A solução foi buscar apoio do Centro Federal de Educação Tecnológica (Cefet) para desenvolver o protótipo com viabilidade comercial. O primeiro projeto a ser desenvolvido pelo novo parceiro será o protótipo de uma cadeira anti-refluxo. O Cefet será responsável pelo estudo de viabilidade econômica do projeto e análise dos custos do material e demais aspectos de mercado. Só depois desses resultados, será possível partir para a identificação das empresas eventualmente interessadas no produto. “Os investimentos no desenvolvimento do produto são quase iguais ou maiores que os investimentos em pesquisa”, constata Maria Celeste. “E esse é, hoje, o nosso maior gargalo.”

Do lado das grandes empresas, a situação é diferente. A Petrobras, por exemplo, com um faturamento anual de US$ 20 bilhões, é a campeã de registros de patentes. A empresa coleciona um total de 643 patentes concedidas no Brasil e 1.498 no exterior em pelo menos dez países. A Petrobras tem a titularidade das patentes. “Somos o maior gerador de tecnologia no país”, garante Marta Metello Jacob, consultora técnica do Setor de Comercialização de Tecnologia e Propriedade Industrial.

### Trecho de dados
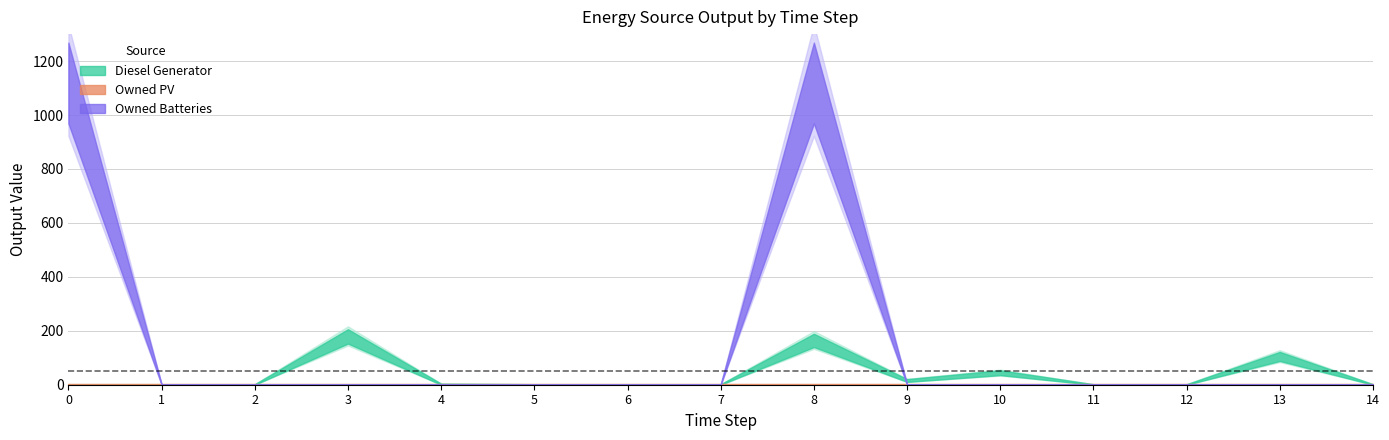

Is it true that Owned PV equals 0 at 5?

True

### Enunciado da tarefa
Indique se cada afirmação abaixo está de acordo com o texto fornecido sobre o Cefet e as patentes da Petrobras. Responda sim ou não e cite as palavras do texto que decidem cada caso. (a) O Cefet ficará encarregado do estudo de viabilidade econômica do projeto. (b) A Petrobras tem mais patentes concedidas no Brasil do que no exterior. (c) O primeiro projeto do novo parceiro será o protótipo de uma cadeira anti-refluxo.

### Exercício resolvido
(a) Sim: “O Cefet será responsável pelo estudo de viabilidade econômica do projeto”.
(b) Não: “643 patentes concedidas no Brasil e 1.498 no exterior”.
(c) Sim: “O primeiro projeto a ser desenvolvido pelo novo parceiro será o protótipo de uma cadeira anti-refluxo”.